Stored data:
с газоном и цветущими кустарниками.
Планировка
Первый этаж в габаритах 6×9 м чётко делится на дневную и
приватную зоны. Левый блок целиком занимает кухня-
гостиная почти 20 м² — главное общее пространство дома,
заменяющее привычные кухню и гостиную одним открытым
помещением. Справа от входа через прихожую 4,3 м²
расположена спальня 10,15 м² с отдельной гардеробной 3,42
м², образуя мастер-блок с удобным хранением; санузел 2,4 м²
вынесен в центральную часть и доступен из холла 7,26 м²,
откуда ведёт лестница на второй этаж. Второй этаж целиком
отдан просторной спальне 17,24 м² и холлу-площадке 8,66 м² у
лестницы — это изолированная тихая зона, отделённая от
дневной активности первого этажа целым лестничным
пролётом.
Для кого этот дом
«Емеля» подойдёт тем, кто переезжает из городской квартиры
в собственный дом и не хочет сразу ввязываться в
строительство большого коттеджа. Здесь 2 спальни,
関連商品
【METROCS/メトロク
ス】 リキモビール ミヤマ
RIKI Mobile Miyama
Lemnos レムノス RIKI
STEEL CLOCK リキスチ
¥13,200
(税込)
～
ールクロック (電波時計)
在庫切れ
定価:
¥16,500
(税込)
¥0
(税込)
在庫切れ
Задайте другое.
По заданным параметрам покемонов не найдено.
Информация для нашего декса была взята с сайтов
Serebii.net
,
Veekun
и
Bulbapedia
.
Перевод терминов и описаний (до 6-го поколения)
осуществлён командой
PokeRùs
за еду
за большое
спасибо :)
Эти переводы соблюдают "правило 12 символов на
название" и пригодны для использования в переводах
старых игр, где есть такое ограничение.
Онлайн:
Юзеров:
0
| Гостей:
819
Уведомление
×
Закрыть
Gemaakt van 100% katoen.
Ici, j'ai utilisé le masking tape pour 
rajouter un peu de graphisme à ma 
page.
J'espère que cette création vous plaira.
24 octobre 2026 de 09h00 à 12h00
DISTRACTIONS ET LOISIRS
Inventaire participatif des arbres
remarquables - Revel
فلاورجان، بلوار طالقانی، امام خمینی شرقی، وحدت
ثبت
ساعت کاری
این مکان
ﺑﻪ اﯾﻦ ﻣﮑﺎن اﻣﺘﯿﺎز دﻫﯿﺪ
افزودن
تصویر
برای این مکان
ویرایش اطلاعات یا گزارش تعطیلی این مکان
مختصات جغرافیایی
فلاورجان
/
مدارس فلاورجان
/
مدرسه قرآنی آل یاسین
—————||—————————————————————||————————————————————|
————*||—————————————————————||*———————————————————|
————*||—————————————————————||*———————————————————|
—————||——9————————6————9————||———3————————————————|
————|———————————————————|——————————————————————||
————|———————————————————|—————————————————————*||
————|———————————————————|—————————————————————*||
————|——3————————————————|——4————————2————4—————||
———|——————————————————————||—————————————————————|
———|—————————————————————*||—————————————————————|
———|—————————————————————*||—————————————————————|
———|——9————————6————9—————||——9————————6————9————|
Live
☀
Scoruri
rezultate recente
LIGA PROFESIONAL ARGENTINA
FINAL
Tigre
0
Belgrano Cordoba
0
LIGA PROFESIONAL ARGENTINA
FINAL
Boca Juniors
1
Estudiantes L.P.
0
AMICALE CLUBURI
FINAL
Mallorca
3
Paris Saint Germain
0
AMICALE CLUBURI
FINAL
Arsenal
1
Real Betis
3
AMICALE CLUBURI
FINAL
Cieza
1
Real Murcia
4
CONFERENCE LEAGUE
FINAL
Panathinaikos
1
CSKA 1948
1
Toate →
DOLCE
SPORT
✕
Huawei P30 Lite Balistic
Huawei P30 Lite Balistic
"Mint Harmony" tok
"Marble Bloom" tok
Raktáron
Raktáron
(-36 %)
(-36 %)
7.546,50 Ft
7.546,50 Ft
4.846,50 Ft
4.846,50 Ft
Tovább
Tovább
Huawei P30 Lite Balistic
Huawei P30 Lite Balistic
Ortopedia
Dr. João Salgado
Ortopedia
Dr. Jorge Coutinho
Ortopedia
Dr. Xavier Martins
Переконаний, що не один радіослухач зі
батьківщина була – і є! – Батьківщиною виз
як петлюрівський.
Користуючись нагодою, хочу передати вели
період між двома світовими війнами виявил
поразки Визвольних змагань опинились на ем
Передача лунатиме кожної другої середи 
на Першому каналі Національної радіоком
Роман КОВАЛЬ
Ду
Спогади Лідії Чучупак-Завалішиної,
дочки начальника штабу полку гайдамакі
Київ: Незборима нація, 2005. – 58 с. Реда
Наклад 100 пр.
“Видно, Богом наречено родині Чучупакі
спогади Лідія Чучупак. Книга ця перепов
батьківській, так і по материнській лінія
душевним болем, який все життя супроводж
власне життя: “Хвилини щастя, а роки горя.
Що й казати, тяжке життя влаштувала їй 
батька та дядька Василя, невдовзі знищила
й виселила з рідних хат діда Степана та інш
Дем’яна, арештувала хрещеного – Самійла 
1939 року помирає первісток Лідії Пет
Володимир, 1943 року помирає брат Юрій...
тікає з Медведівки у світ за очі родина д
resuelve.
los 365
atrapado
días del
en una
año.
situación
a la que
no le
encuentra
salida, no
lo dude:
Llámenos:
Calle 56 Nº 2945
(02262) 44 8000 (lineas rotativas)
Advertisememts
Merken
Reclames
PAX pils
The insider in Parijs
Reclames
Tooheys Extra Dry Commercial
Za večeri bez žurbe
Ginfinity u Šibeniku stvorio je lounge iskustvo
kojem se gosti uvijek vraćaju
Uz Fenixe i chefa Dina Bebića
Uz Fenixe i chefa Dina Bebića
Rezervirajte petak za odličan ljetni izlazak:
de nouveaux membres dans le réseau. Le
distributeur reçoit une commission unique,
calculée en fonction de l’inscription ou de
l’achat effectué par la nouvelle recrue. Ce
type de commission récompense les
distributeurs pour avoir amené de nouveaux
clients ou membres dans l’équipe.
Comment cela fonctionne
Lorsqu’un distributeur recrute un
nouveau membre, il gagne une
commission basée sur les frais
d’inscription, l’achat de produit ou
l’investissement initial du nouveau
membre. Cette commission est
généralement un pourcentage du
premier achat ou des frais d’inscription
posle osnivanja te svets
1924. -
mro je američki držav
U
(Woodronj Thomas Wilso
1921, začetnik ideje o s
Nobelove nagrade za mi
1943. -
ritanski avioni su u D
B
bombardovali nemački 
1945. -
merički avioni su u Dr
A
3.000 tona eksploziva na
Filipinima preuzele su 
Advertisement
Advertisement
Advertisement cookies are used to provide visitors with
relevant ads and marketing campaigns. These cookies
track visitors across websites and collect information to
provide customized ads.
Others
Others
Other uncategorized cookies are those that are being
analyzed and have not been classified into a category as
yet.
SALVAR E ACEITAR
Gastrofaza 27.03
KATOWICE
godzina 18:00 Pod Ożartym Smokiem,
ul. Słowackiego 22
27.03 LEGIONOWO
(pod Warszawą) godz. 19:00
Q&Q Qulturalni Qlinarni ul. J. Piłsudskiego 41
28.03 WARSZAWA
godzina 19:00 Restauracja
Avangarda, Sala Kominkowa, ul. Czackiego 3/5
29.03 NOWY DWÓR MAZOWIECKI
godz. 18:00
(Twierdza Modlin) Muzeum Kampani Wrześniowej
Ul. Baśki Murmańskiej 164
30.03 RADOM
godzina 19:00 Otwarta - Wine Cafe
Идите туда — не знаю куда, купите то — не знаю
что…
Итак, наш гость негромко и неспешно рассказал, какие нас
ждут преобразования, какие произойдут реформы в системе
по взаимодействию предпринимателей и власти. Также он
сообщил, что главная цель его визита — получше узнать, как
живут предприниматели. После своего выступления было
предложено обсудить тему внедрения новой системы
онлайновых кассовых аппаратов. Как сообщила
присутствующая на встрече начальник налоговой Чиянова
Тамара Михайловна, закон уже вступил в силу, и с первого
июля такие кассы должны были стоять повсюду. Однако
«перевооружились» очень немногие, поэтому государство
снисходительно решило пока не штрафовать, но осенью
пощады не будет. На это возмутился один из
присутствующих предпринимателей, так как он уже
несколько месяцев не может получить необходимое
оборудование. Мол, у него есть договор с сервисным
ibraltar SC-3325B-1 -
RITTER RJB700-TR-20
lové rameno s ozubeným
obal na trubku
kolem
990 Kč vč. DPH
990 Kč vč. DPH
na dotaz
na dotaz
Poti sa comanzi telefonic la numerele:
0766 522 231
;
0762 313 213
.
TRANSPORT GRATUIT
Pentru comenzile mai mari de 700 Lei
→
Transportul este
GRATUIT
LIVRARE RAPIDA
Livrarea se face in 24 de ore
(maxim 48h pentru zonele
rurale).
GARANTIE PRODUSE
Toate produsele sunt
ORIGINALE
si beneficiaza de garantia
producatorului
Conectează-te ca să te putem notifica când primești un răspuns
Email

*WHAT TO PRODUCE*. There is a line with "Gastrofaza 27.03" and a line with "godz. 18:00" above. Copy exactly those two lines and all lines between them, with nothing else.

*PROBLEM SOLUTION*.
Gastrofaza 27.03
KATOWICE
godzina 18:00 Pod Ożartym Smokiem,
ul. Słowackiego 22
27.03 LEGIONOWO
(pod Warszawą) godz. 19:00
Q&Q Qulturalni Qlinarni ul. J. Piłsudskiego 41
28.03 WARSZAWA
godzina 19:00 Restauracja
Avangarda, Sala Kominkowa, ul. Czackiego 3/5
29.03 NOWY DWÓR MAZOWIECKI
godz. 18:00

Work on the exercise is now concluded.